Hot and dry weather earlier this summer created the perfect conditions for the wildfires that have burned nearly 3 million acres in Alaska this year, making it the sixth-worst fire season on record. In response, agencies have mobilized 2,000 firefighters from around the state and Outside. And they were about to raise the state’s fire-preparedness rating to its highest level.
“We’re at four now,” state Forestry Division spokesperson Sam Harrell said. “Five is the top. Last week and the week before, we were planning level five.”
Harrell says all of that changed over the past week or so after thunderstorms that had been spawning dry lightning finally began to produce rain.
“Tomorrow morning, Alaska will be dropping to a preparedness level of three,” he said.
In response to the change in weather, officials reduced the fire danger level in many areas and lifted the statewide emergency burn ban.
Harrell says some of the elite fire incident management teams brought up from the states are preparing to pack up and head home.
“Fire season is picking up in the Lower 48, and there is a demand for resources,” he said. “Once they’re done with their assignment in Alaska, we are demobilizing them back to the Lower 48, or back to Canada, depending on where they’ve come from.”

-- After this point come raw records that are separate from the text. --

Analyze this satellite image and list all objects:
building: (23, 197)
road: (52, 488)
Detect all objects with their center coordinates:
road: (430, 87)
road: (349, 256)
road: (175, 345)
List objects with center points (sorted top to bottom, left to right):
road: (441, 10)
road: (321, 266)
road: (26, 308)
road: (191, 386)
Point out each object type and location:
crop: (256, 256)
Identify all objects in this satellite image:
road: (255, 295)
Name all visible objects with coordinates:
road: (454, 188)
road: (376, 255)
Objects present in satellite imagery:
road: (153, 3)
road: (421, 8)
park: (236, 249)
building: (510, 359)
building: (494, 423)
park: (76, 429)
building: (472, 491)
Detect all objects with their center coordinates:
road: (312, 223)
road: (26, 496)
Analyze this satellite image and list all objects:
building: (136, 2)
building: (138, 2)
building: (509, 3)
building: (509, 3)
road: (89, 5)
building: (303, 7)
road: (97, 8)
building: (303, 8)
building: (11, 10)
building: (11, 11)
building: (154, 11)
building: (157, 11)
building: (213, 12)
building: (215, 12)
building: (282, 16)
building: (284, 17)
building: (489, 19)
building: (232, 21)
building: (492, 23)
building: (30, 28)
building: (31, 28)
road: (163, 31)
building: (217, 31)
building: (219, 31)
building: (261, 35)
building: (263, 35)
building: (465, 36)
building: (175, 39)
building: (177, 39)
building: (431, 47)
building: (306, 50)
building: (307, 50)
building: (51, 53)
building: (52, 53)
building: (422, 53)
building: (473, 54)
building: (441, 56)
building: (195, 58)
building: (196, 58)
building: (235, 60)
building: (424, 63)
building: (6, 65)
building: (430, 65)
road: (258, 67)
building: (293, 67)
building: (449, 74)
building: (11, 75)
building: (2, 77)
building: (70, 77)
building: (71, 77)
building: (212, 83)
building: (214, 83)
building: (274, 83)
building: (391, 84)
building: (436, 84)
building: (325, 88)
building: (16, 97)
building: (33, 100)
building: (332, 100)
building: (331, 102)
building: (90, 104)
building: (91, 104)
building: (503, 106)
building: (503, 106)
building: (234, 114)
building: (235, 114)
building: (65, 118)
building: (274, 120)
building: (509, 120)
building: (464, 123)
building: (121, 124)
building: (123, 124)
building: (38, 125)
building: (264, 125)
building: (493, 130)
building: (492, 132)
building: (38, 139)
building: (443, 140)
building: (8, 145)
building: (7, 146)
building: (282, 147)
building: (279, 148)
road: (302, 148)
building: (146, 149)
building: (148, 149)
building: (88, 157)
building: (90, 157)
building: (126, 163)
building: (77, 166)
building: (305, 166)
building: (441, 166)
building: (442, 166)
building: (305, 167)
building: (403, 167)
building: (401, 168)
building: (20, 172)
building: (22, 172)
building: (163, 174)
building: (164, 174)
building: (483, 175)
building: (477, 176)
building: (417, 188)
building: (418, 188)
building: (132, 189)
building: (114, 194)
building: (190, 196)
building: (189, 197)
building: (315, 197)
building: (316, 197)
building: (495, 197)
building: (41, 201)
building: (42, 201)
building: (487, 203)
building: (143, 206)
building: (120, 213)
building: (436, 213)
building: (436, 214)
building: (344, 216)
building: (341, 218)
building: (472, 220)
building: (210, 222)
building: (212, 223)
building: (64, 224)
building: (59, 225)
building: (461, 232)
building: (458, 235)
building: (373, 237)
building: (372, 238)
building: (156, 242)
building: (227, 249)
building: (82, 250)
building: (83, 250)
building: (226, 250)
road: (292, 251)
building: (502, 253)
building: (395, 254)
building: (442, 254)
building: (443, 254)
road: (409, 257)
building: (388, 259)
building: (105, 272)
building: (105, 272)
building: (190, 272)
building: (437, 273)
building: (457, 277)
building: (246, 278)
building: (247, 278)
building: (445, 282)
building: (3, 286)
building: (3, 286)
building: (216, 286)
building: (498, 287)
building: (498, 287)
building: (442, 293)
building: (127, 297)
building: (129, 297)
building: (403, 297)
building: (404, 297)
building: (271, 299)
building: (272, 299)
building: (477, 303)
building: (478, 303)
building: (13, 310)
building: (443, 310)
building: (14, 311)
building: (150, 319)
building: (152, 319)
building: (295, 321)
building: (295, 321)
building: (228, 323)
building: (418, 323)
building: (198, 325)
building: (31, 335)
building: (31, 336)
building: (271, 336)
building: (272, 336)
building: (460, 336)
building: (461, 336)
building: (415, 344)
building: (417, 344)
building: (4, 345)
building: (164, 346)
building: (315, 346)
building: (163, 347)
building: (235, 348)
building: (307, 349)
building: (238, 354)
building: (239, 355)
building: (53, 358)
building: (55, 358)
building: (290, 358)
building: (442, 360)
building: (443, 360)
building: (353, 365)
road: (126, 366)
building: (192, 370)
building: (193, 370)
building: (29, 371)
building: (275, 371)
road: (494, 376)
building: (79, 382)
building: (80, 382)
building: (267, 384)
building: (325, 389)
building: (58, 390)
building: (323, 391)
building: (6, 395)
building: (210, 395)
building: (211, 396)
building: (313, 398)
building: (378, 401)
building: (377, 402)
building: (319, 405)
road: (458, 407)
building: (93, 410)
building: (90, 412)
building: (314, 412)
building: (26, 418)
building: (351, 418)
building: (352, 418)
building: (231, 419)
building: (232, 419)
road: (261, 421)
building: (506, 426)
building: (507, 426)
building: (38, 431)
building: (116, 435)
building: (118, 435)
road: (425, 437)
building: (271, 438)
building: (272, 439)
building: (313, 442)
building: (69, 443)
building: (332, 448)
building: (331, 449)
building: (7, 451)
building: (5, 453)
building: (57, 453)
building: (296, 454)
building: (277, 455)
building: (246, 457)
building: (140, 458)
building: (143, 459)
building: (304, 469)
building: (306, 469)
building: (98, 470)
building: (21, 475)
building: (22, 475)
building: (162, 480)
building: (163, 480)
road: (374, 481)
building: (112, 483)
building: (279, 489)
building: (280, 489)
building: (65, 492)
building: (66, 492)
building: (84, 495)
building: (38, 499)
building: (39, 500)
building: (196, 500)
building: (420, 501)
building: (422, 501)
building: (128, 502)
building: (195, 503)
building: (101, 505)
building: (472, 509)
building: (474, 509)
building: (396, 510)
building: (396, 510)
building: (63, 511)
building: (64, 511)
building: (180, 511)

That’s what happening with the Lime Complex, a series of 18 wildfires that have burned more than 865,000 acres in southwest Alaska. Harrell says forestry officials also hope to soon take over management of the 38,000-acre Minto Lakes Fire, northwest of Fairbanks.
He says management of the 61,000-acre Middle Tanana Complex fires, burning between Salcha and Delta Junction, also is downsizing.
“The fires aren’t growing anymore, and so the management team there has moved to a smaller group, from a type 2 incident management team to a type 3,” Harrell said.
The cool weather has slowed the 72,000 acre Clear Fire that’s burning west of Anderson. And Harrell says fire officials there want to take the opportunity to limit the fire’s growth.
“They’re still dealing with some active portions of line on that fire. And as crews are not needed on some of these other fires, we’re rerouting them to Clear,” he said.
Harrell says fire officials remain cautious because they know it’s possible that hot and dry weather could return. He says that’s happened in past fire seasons that look a lot like this one.
“In our previous large-acreage years, that’s how those summers played-out. We would have our typical lull this time of year, only to have it dry out in August and September,” he said.
Harrell says the fire season is only half over, and the Forestry Division will keep busy suppressing high priority wildfires well into the fall.